MonoLosSoles_2024-07-02

I got there by the little drop-down menu to the left of the track > Split Stereo to Mono. Assuming they’re the same, delete one track.

Everything is better in Mono. It takes up less data space, it’s easier to edit, it’s faster to transmit. You would think actually recording in mono would be The Golden Way. That’s where you run into troubles. If you force Audacity to record in mono, it might give you a mono show at half-volume (small blue waves). You can boost it up later, but that also boosts the background noise.

You can go ahead and record in stereo, but cut it down to mono after the performance. That one gives you the least sound damage, it’s just more work.

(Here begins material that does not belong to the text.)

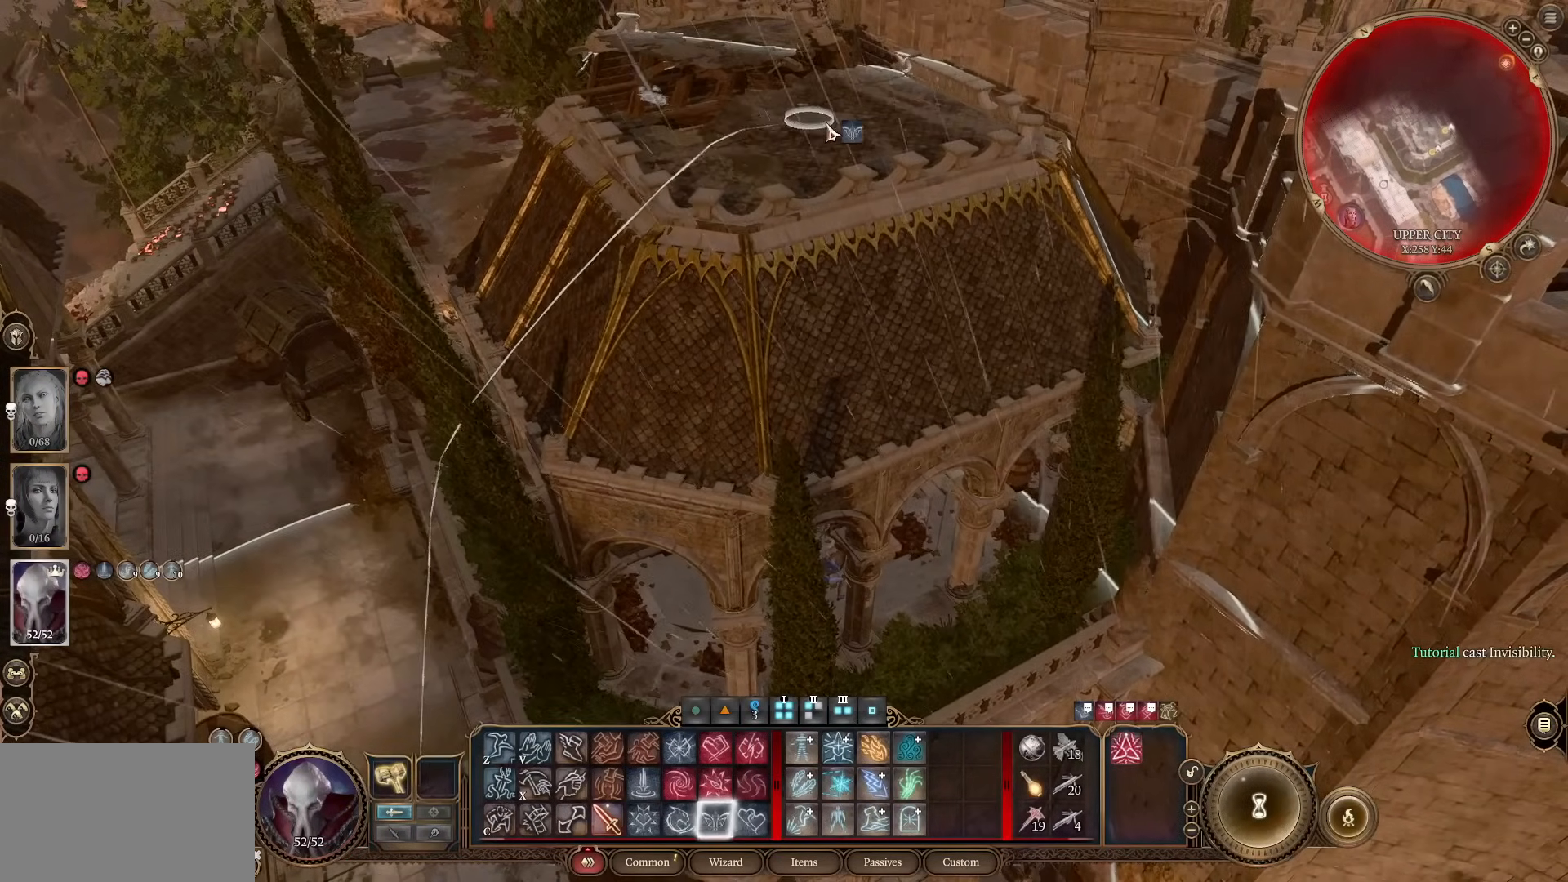
{"keys": [], "mouse": [], "events": []}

I believe recording directly in mono is a Feature Request for a future Audacity.

Now all you have to do is pay attention to all the little audiobook rules and regulations. When to announce the title, when to include Room Tone, how to produce the Retail Clip, etc.

https://help.acx.com/s/article/what-are-the-acx-audio-submission-requirements

Koz

I thought there was a posting with both ACX-Check and Audiobook Mastering Macro in one place.

If you do everything else exactly correct, that and Noise Reduction may be the only tools you need.

I don’t know if I mentioned it, but your submission passes ACX-Check without the Noise Reduction, but it does it by half the thinness of a razor blade, so I included a 6, 6, 6 reduction.

Koz

Audacity effects are all post-production: i.e. effects are applied after recording.
The Desibilator is not realtime: you preview a few seconds of the effect, then adjust the settings, then preview again ‘wash, rinse, repeat’ .
whereas realtime effects can be adjusted in real-time as if they were a hardware device.